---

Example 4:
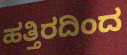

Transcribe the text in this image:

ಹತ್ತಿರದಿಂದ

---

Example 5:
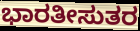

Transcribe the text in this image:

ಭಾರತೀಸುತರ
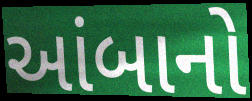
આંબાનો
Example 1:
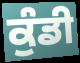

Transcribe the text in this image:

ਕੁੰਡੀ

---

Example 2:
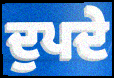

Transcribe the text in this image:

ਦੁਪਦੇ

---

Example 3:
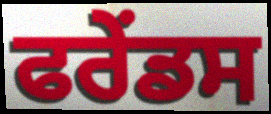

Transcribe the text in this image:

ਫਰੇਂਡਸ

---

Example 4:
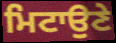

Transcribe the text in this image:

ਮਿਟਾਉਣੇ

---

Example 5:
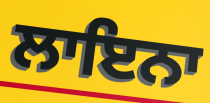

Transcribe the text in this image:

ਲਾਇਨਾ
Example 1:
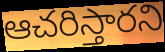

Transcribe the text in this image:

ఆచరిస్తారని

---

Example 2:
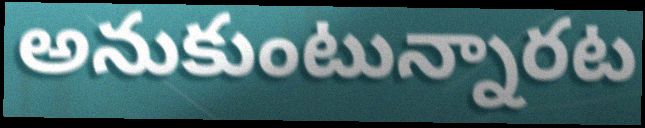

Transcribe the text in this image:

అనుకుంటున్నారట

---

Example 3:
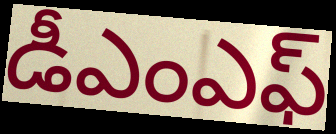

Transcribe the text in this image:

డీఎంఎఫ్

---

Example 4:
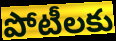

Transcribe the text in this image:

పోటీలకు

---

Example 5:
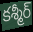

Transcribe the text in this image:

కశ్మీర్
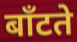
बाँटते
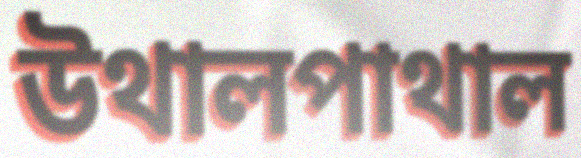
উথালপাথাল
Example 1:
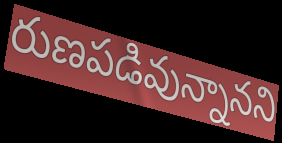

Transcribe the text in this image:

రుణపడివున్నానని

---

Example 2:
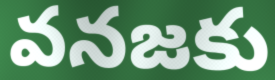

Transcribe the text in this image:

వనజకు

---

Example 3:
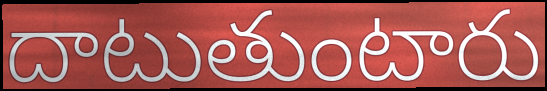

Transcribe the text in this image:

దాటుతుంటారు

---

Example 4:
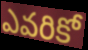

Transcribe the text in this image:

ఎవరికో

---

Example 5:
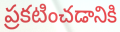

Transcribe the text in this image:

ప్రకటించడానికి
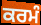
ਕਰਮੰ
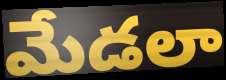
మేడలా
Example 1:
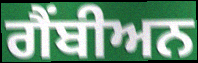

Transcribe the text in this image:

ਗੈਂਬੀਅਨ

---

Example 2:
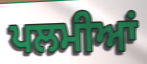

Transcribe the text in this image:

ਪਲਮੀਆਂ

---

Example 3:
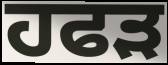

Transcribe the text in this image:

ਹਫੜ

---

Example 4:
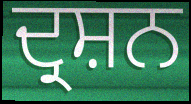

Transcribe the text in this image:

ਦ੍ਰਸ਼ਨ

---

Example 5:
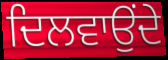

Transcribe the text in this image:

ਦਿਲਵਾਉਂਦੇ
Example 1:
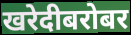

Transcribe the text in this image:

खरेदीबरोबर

※ ※ ※

**About this exercise**
Please repeat all of the data exactly as it stands, leaving the pictures out.

**Output**
---

Example 4:

Transcribe the text in this image:

ಹತ್ತಿರದಿಂದ

---

Example 5:

Transcribe the text in this image:

ಭಾರತೀಸುತರ
આંબાનો
Example 1:

Transcribe the text in this image:

ਕੁੰਡੀ

---

Example 2:

Transcribe the text in this image:

ਦੁਪਦੇ

---

Example 3:

Transcribe the text in this image:

ਫਰੇਂਡਸ

---

Example 4:

Transcribe the text in this image:

ਮਿਟਾਉਣੇ

---

Example 5:

Transcribe the text in this image:

ਲਾਇਨਾ
Example 1:

Transcribe the text in this image:

ఆచరిస్తారని

---

Example 2:

Transcribe the text in this image:

అనుకుంటున్నారట

---

Example 3:

Transcribe the text in this image:

డీఎంఎఫ్

---

Example 4:

Transcribe the text in this image:

పోటీలకు

---

Example 5:

Transcribe the text in this image:

కశ్మీర్
बाँटते
উথালপাথাল
Example 1:

Transcribe the text in this image:

రుణపడివున్నానని

---

Example 2:

Transcribe the text in this image:

వనజకు

---

Example 3:

Transcribe the text in this image:

దాటుతుంటారు

---

Example 4:

Transcribe the text in this image:

ఎవరికో

---

Example 5:

Transcribe the text in this image:

ప్రకటించడానికి
ਕਰਮੰ
మేడలా
Example 1:

Transcribe the text in this image:

ਗੈਂਬੀਅਨ

---

Example 2:

Transcribe the text in this image:

ਪਲਮੀਆਂ

---

Example 3:

Transcribe the text in this image:

ਹਫੜ

---

Example 4:

Transcribe the text in this image:

ਦ੍ਰਸ਼ਨ

---

Example 5:

Transcribe the text in this image:

ਦਿਲਵਾਉਂਦੇ
Example 1:

Transcribe the text in this image:

खरेदीबरोबर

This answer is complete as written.